Quando a indústria musical percebeu que esse caldeirão cultural tinha mercado nos Estados Unidos, a grande revolução do Século XX começou. O rock foi o primeiro estilo musical a ultrapassar barreiras étnicas e sociais, pois sempre foi capaz de absorver elementos antagônicos. O Rei do Rock regravou dezenas – não estou exagerando, DEZENAS – de músicas gospel. Daquelas que você ainda pode ouvir nas vozes de um coral de negros se tiver a grata oportunidade de ir a uma igreja do Mississipi num domingo qualquer.

http://youtube https://www.youtube.com/watch?v=sire_XjCQjI

O Moondog Coronation Ball, festival do lendário DJ Alan Freed, o primeiro show de rock da história, também foi o primeiro evento a reunir no mesmo espaço negros e brancos numa época dos Estados Unidos onde haviam bebedouros separados para os “de cor”. Como fazer rock é muito mais simples do que fazer jazz, qualquer um era um rockeiro em potencial. E a matéria-prima para compor abundava: o rock permitiu às pessoas que cantassem sobre suas próprias vidas. Era um estilo tão popular que criou certo asco de músicos virtuosos.

Whiplash

Dois anos depois, você finalmente pode rir da piada de Whiplash (Damien Chazelle, 2014)

As canções gospel de Elvis, as serenatas dos Beatles, os deboches dos Stones, os protestos políticos de Dylan ou mesmo o mais medíocre cotidiano malemolente das melhores músicas de Chuck Berry encontravam ouvidos interessados. O rock não queria mudar o mundo, apenas dar voz a quem quisesse falar. E foi aí que o mundo mudou.

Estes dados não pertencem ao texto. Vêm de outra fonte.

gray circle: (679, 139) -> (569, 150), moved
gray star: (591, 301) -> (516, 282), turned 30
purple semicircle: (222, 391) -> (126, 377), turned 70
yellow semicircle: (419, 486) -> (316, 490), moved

Mas sabem quem é mais antigo que o rock? Adorno. Na Dialética do Esclarecimento, sua obra mais conhecida, escrita em parceria com Horkheimer, somos apresentados ao conceito da Indústria Cultural. Quando o ser humano aprendeu a replicar obras de arte, arrancou-lhe sua aura e colocou uma etiqueta de preço no lugar. Ao tratar arte como mercadoria, aprendeu rapidamente que a melhor forma de alcançar maiores mercados era retirar dela qualquer questionamento complexo do status quo. Ao abraçar o rock, a indústria cultural tentou matá-lo.

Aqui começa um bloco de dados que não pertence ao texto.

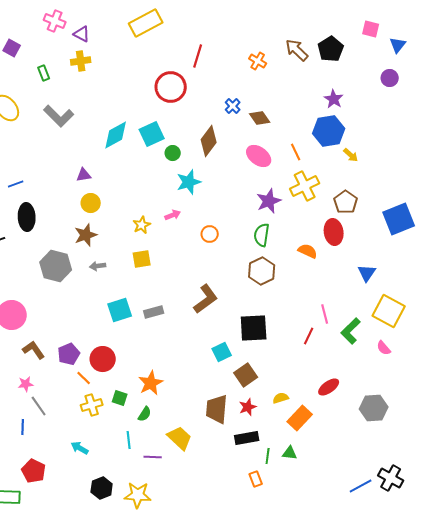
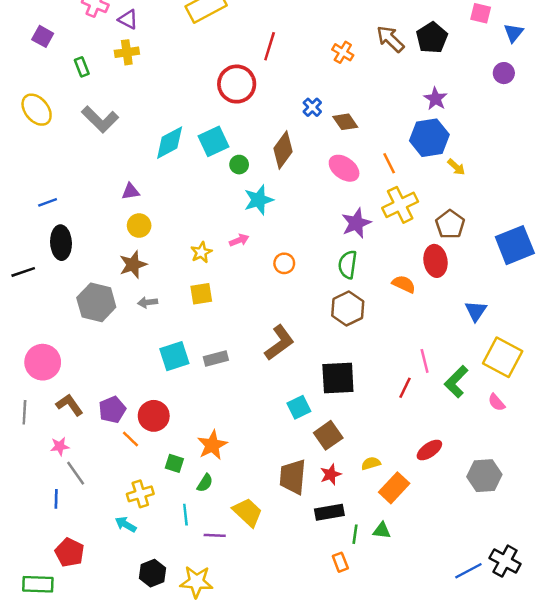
yellow cross: (92, 405) -> (140, 494), moved

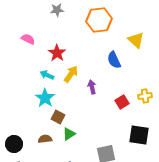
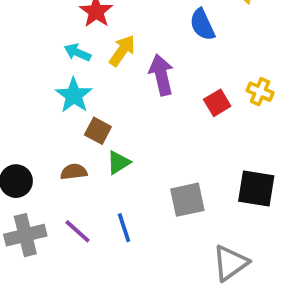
purple arrow: (92, 87) -> (161, 75), size x1.5
yellow cross: (145, 96) -> (260, 92), turned 32
black square: (139, 135) -> (256, 189), moved

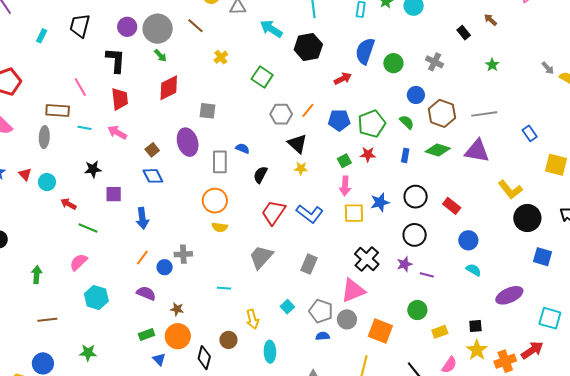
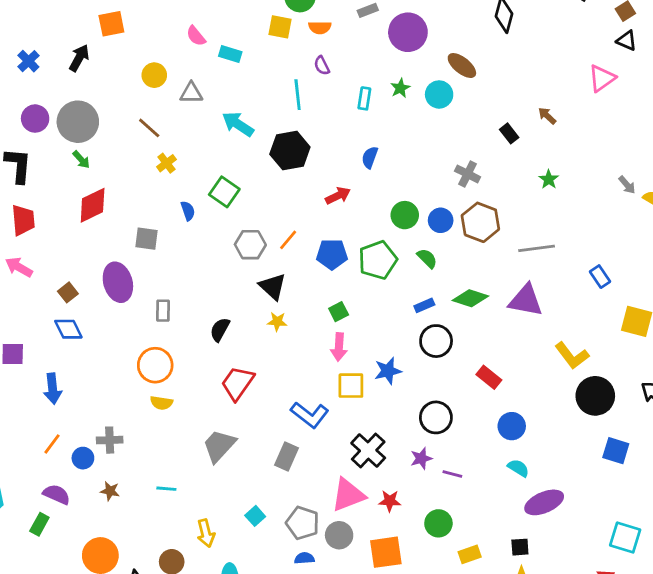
brown line: (195, 26) -> (149, 128), moved
blue semicircle: (365, 51) -> (370, 157), size x0.6
green circle: (393, 63) -> (405, 215), moved
brown hexagon: (442, 113) -> (480, 222), moved
blue semicircle: (243, 148) -> (188, 211), moved, turned 48
red star: (368, 154) -> (390, 501), moved
blue rectangle: (405, 155) -> (424, 305), turned 56
gray rectangle: (220, 162) -> (163, 311), size x0.7
black circle: (416, 197) -> (436, 341), moved
blue L-shape: (310, 214) -> (310, 415), moved
purple ellipse: (509, 295) -> (544, 502), moved
brown star: (177, 309) -> (110, 491), moved
orange square: (380, 331) -> (386, 552), turned -30
green rectangle: (146, 334) -> (39, 524), moved, turned -42

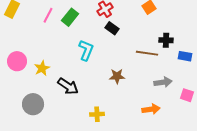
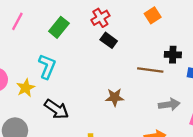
pink line: (48, 15) -> (17, 21), moved
cyan L-shape: (86, 50) -> (47, 66), moved

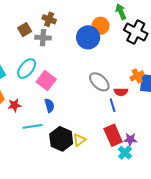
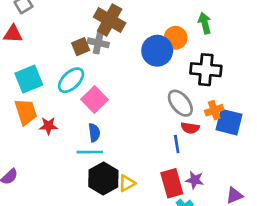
brown cross: (49, 19) -> (110, 20), size x1.6
brown square: (25, 30) -> (81, 47), moved
black cross: (136, 32) -> (206, 70), moved, turned -30
gray ellipse: (99, 82) -> (180, 103), moved
cyan line: (32, 126) -> (90, 152), moved
purple star: (130, 139) -> (195, 180), moved

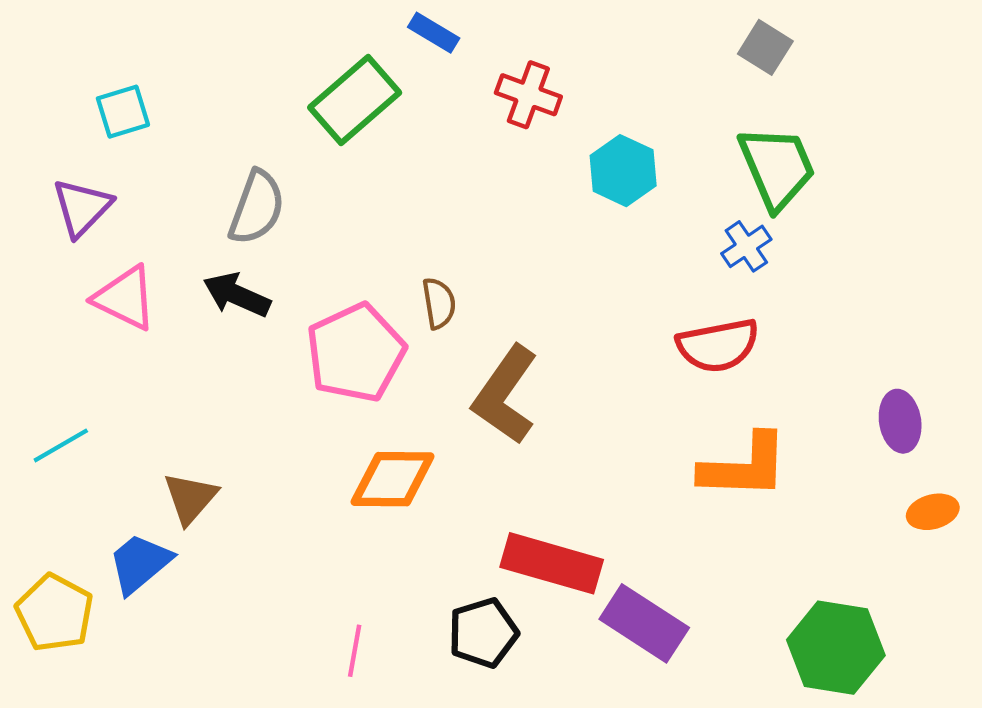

Nossa geração pode ver o rock como um look da Renner, mas nossos pais (avós?) ouviram Wars Pigs em plena Guerra do Vietnã. Leia biografias como as de Tony Iommi, Robert Plant ou Johnny Cash: pessoas marginalizadas, pobres, precárias, agarradas à sua música como a única chance de mudar de vida. Como bem disse Bruce Dickinson, estamos falando da ópera da classe operária, de pessoas tão desesperadas por serem ouvidas que gritaram. E fizeram as estruturas balançarem. Isso é o rock: contestação e transformação. Se serve como ferramenta de opressão e silêncio das vozes fora do mainstream, não é rock. É discurso da direita conservadora com uma roupagem “descolada”. Nada contra a direita conservadora. Ela apenas é a antítese do rock. Ela quer que o mundo seja exatamente como sempre foi, enquanto o rock quer colocar o mundo de cabeça pra baixo.

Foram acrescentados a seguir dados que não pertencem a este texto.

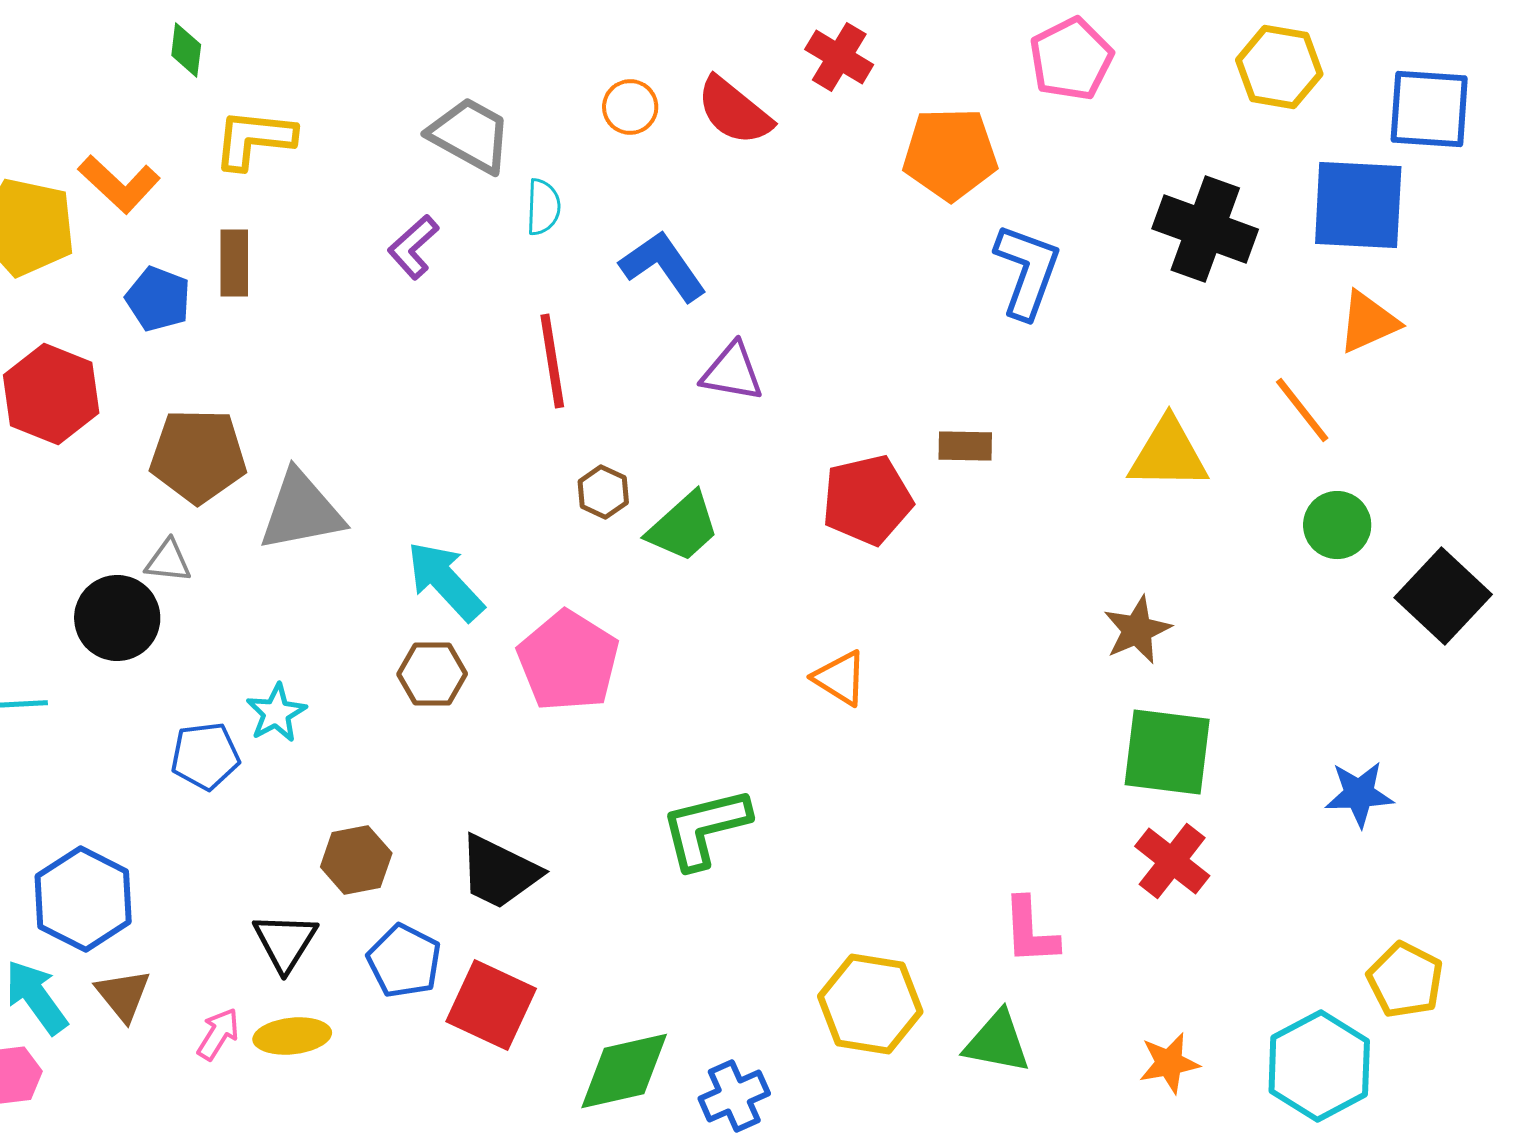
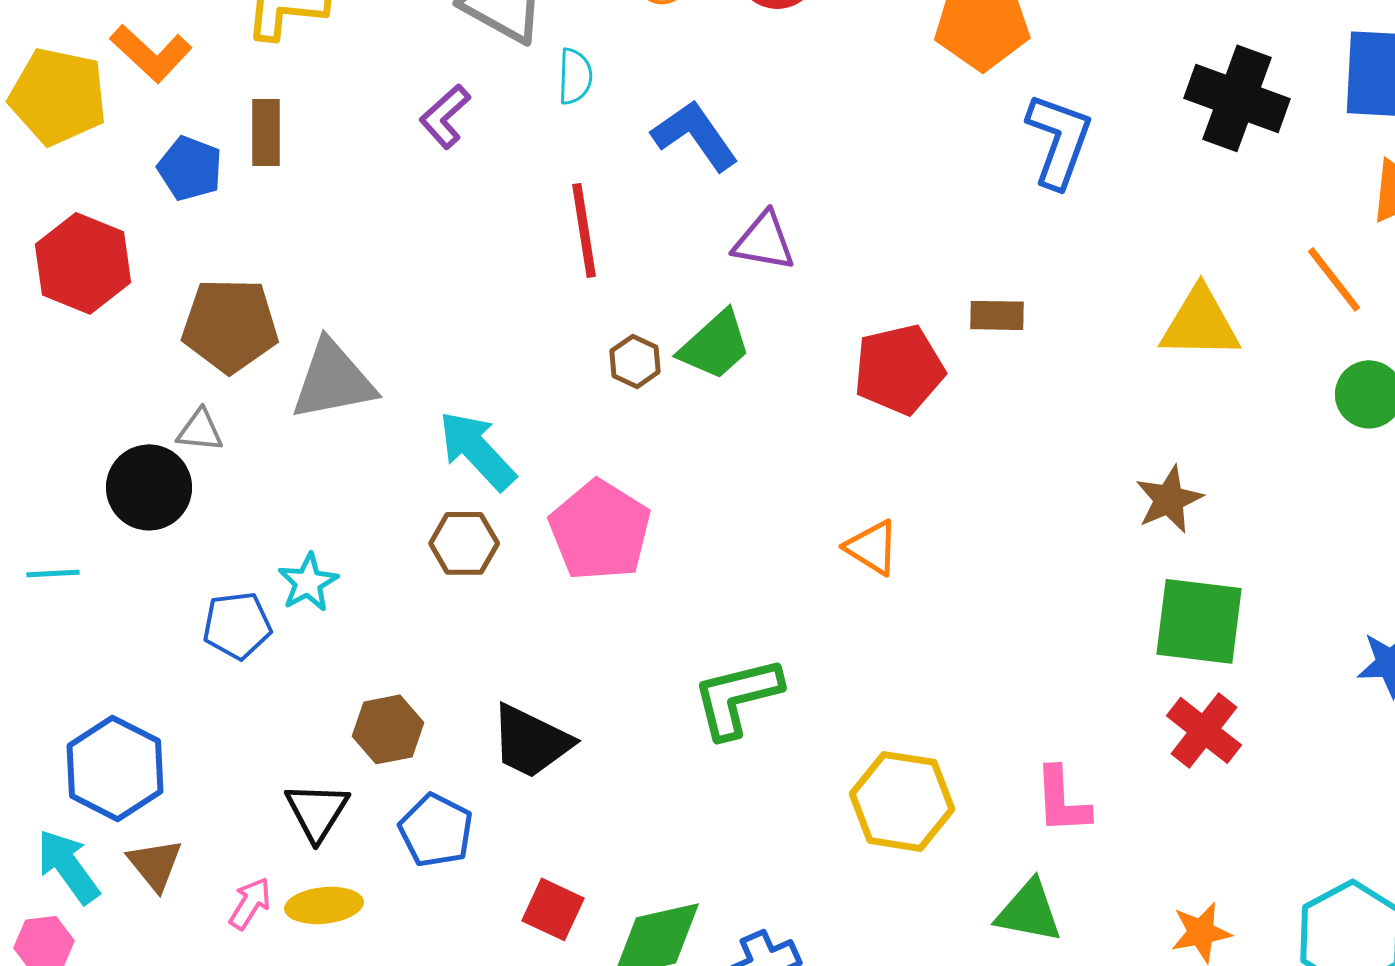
green trapezoid: (683, 527) -> (715, 345), moved
yellow hexagon: (870, 1004) -> (902, 801), moved
red square: (491, 1005) -> (553, 909), moved, size x0.7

Dave Mustaine já foi rockeiro, mas deixou de ser faz tempo; me pergunto se Phil Anselmo algum dia chegou a ser. Ensine um galo a miar: ele não vai se tornar um gato. Isso vale tanto para os artistas quanto para os ouvintes: não pense que uma camisa do Judas Priest vai te transformar num fora-da-lei se você pratica homofobia no cotidiano; se você defende que “mulheres merecem menores salários porque engravidam”, jogue seus discos da Joan Jett no lixo, porque você não os merece.

A Lady Gaga é muito mais rockeira do que você. E tenho dito.